Не будет ни тяжб, ни войн, ни ссор, ни ростовщиков, ни скряг. Милосердие и щедрость будут всюду царствовать, управлять, торжествовать. Настанет золотой век, век Сатурна. В человеческом организме установится та же чудная гармония, потому что и он подчинен закону, управляющему жизнью всего мира, — закону взаимного обмена, взаимного одолжения».

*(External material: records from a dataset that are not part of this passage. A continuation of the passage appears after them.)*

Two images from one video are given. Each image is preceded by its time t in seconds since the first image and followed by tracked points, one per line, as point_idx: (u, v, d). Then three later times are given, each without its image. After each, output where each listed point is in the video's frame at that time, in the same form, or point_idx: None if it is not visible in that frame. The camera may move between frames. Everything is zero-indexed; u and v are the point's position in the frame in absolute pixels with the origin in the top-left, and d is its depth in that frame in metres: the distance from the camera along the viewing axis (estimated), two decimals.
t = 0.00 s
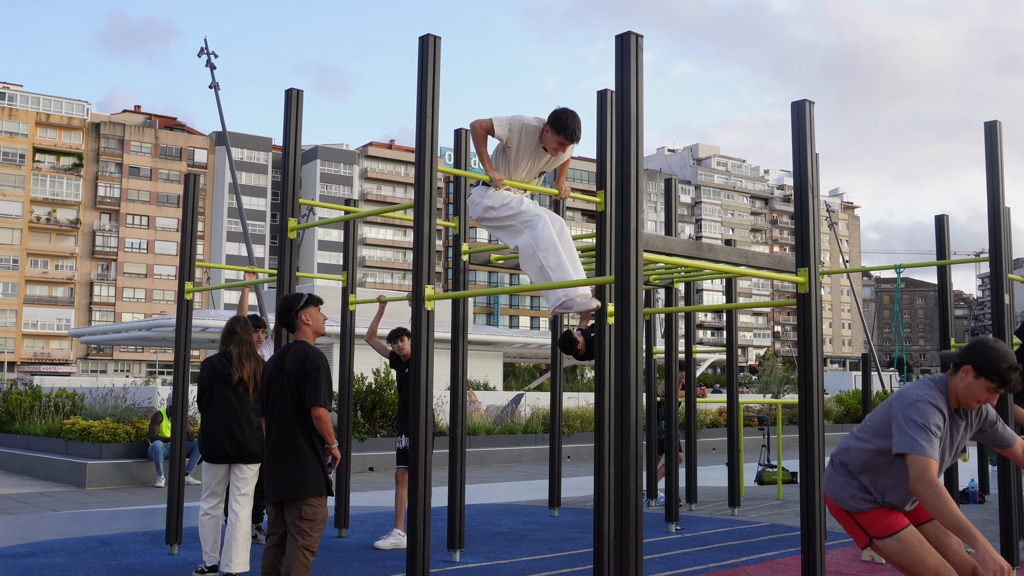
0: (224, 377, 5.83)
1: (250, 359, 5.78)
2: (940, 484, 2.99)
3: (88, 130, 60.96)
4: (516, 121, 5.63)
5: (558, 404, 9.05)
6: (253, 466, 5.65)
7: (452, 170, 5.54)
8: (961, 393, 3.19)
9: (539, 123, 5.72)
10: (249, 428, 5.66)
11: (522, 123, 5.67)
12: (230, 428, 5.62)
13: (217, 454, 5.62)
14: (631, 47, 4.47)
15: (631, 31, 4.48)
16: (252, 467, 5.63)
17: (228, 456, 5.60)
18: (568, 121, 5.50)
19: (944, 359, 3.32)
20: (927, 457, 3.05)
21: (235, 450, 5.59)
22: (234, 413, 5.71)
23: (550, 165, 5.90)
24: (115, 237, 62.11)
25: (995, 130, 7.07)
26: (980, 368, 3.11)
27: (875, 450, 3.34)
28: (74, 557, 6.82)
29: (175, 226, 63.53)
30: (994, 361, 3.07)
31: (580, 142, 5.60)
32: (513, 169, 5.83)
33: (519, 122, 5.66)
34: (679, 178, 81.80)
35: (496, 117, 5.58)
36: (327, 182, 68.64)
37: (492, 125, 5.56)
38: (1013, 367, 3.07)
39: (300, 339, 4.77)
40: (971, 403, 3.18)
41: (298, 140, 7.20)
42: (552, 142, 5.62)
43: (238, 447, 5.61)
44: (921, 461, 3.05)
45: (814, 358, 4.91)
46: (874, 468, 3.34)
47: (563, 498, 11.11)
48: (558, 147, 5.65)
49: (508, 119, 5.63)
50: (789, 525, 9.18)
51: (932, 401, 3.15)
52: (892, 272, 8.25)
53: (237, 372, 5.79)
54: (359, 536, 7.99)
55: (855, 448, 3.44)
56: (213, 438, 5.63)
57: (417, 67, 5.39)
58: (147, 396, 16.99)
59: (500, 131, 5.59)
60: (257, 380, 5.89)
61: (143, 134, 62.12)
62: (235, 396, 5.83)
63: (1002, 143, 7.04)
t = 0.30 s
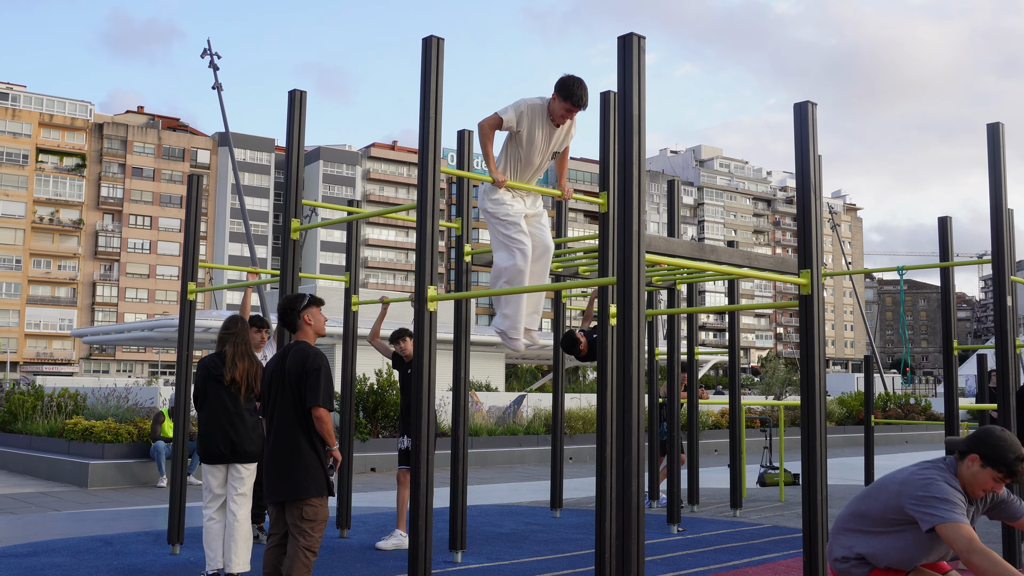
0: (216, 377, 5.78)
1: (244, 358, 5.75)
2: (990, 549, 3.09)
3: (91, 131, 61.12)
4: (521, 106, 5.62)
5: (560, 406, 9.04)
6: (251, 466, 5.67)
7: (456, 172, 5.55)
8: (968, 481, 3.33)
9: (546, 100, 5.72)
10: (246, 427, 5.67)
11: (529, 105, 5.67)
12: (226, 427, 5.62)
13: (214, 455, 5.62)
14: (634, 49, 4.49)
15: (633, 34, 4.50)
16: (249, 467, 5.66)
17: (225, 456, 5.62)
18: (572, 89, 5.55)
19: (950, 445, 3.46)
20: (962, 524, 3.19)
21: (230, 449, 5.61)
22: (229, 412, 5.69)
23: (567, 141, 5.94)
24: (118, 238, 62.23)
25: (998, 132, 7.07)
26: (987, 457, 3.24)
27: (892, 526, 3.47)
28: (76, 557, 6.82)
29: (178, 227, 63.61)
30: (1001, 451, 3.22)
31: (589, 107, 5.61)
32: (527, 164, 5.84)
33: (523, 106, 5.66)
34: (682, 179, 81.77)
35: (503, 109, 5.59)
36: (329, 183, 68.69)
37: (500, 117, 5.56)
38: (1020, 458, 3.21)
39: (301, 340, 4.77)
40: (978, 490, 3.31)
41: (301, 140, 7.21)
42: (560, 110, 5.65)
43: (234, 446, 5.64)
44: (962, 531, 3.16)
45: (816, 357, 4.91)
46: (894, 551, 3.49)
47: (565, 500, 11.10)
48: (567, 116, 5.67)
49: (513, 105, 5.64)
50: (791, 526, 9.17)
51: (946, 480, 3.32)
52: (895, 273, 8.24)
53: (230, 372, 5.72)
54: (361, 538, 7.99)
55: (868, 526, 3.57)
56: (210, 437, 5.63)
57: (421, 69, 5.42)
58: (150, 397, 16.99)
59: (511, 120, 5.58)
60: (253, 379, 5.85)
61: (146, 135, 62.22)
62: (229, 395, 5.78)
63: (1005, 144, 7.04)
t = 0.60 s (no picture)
0: (213, 375, 5.77)
1: (239, 357, 5.74)
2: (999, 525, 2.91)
3: (92, 132, 61.19)
4: (520, 90, 5.59)
5: (561, 406, 9.03)
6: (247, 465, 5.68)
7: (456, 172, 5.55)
8: (980, 480, 3.19)
9: (540, 80, 5.73)
10: (242, 426, 5.69)
11: (526, 89, 5.66)
12: (221, 424, 5.60)
13: (208, 453, 5.60)
14: (633, 48, 4.48)
15: (633, 33, 4.50)
16: (245, 466, 5.68)
17: (221, 454, 5.61)
18: (572, 67, 5.57)
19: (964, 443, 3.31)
20: (963, 501, 3.02)
21: (225, 448, 5.62)
22: (223, 410, 5.68)
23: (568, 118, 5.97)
24: (119, 238, 62.31)
25: (999, 130, 7.06)
26: (1001, 457, 3.12)
27: (897, 520, 3.32)
28: (78, 558, 6.83)
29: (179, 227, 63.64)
30: (1015, 452, 3.09)
31: (589, 81, 5.65)
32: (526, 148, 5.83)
33: (521, 90, 5.64)
34: (683, 178, 81.77)
35: (504, 101, 5.56)
36: (330, 184, 68.71)
37: (504, 110, 5.56)
38: None
39: (302, 340, 4.79)
40: (990, 490, 3.18)
41: (301, 140, 7.22)
42: (558, 86, 5.69)
43: (229, 445, 5.64)
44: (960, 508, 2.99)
45: (818, 356, 4.91)
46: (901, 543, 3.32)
47: (567, 499, 11.11)
48: (565, 92, 5.71)
49: (511, 93, 5.61)
50: (792, 525, 9.17)
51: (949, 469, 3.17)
52: (896, 272, 8.23)
53: (226, 370, 5.71)
54: (363, 538, 8.00)
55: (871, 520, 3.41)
56: (204, 435, 5.60)
57: (420, 69, 5.42)
58: (151, 397, 16.98)
59: (515, 110, 5.58)
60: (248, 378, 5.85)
61: (147, 136, 62.27)
62: (224, 393, 5.77)
63: (1006, 142, 7.03)
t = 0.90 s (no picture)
0: (215, 375, 5.76)
1: (242, 357, 5.73)
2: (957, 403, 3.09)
3: (91, 132, 61.15)
4: (517, 86, 5.62)
5: (561, 404, 9.04)
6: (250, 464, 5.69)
7: (455, 172, 5.53)
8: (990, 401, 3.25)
9: (536, 68, 5.74)
10: (244, 427, 5.68)
11: (523, 82, 5.67)
12: (223, 424, 5.62)
13: (210, 452, 5.60)
14: (631, 46, 4.48)
15: (631, 31, 4.49)
16: (248, 464, 5.71)
17: (223, 454, 5.63)
18: (565, 53, 5.59)
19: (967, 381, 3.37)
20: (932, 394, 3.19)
21: (228, 447, 5.63)
22: (226, 410, 5.69)
23: (567, 102, 6.00)
24: (119, 239, 62.32)
25: (997, 127, 7.07)
26: (1013, 375, 3.17)
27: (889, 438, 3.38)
28: (78, 558, 6.84)
29: (178, 227, 63.61)
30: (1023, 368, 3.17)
31: (583, 59, 5.65)
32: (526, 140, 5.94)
33: (518, 82, 5.66)
34: (682, 177, 81.80)
35: (501, 102, 5.63)
36: (330, 183, 68.69)
37: (503, 111, 5.64)
38: None
39: (297, 341, 4.78)
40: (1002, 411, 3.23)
41: (299, 141, 7.21)
42: (554, 69, 5.70)
43: (232, 444, 5.66)
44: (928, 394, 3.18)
45: (817, 356, 4.90)
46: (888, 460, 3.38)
47: (566, 497, 11.11)
48: (562, 75, 5.73)
49: (507, 89, 5.65)
50: (793, 524, 9.17)
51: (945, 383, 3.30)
52: (895, 269, 8.22)
53: (228, 370, 5.71)
54: (363, 537, 7.99)
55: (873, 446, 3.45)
56: (206, 434, 5.61)
57: (418, 68, 5.39)
58: (151, 397, 16.97)
59: (515, 107, 5.65)
60: (250, 377, 5.83)
61: (146, 136, 62.23)
62: (227, 393, 5.77)
63: (1005, 140, 7.03)
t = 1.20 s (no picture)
0: (226, 375, 5.79)
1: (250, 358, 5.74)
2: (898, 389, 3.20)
3: (89, 132, 61.05)
4: (518, 89, 5.64)
5: (559, 404, 9.03)
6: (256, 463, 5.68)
7: (456, 170, 5.52)
8: (985, 322, 3.36)
9: (537, 78, 5.74)
10: (252, 426, 5.69)
11: (524, 89, 5.69)
12: (231, 423, 5.62)
13: (218, 451, 5.64)
14: (633, 44, 4.47)
15: (632, 30, 4.48)
16: (253, 463, 5.71)
17: (231, 453, 5.65)
18: (567, 64, 5.59)
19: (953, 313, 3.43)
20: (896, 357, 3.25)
21: (236, 445, 5.65)
22: (234, 409, 5.71)
23: (565, 116, 6.02)
24: (117, 238, 62.26)
25: (996, 126, 7.06)
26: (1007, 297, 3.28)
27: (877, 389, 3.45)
28: (77, 558, 6.82)
29: (177, 227, 63.54)
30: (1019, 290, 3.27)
31: (582, 71, 5.65)
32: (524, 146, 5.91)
33: (521, 86, 5.67)
34: (681, 176, 81.87)
35: (498, 105, 5.59)
36: (328, 182, 68.64)
37: (498, 115, 5.59)
38: None
39: (292, 341, 4.77)
40: (995, 332, 3.35)
41: (299, 139, 7.19)
42: (554, 80, 5.69)
43: (240, 443, 5.67)
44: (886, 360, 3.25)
45: (817, 356, 4.90)
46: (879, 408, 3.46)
47: (565, 496, 11.11)
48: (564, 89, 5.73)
49: (508, 94, 5.65)
50: (792, 523, 9.15)
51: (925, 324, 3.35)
52: (894, 269, 8.22)
53: (238, 370, 5.74)
54: (362, 536, 7.98)
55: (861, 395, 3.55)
56: (213, 433, 5.64)
57: (419, 65, 5.38)
58: (150, 397, 16.91)
59: (513, 111, 5.62)
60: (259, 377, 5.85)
61: (144, 135, 62.14)
62: (236, 393, 5.79)
63: (1004, 139, 7.03)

Пантагрюэль не убеждается доводами своего друга в необходимости делать долги, но снисходительно, даже с интересом выслушивает его теорию мировой гармонии. Точно так же снисходительно относится он к фантазии, неожиданно явившейся у Панурга, — фантазии жениться. Панург мечтает о прелестях супружеской жизни и в то же время боится, что жена станет его обманывать и сделает несчастным. Пантагрюэль не может разрешить его сомнений, и они прибегают к помощи разных гаданий, чтобы узнать судьбу Панурга: они гадают по стихам Вергилия, по снам, спрашивают совета у колдуна, у немого, объясняющегося знаками, у умирающего от старости — поэта, у астролога, хироманта, богослова, врача, юриста, философа и наконец у шута. Все получаемые ответы оказываются неясными, двусмысленными. Панург объясняет их в пользу брака, Пантагрюэль — против. Эти гаданья составляют главное содержание третьей книги и дают автору повод посмеяться над разными предсказателями, над духовными лицами, над учеными и в особенности над юристами. Старый, опытный судья, приглашенный высказать свое мнение по делу Панурга, не мог явиться в назначенный день, так как был вызван в парламент, чтобы объяснить некоторые свои приговоры, явно нелепые и несправедливые. На заседании парламента судья откровенно рассказывает процедуру, которой держался в течение 40 лет.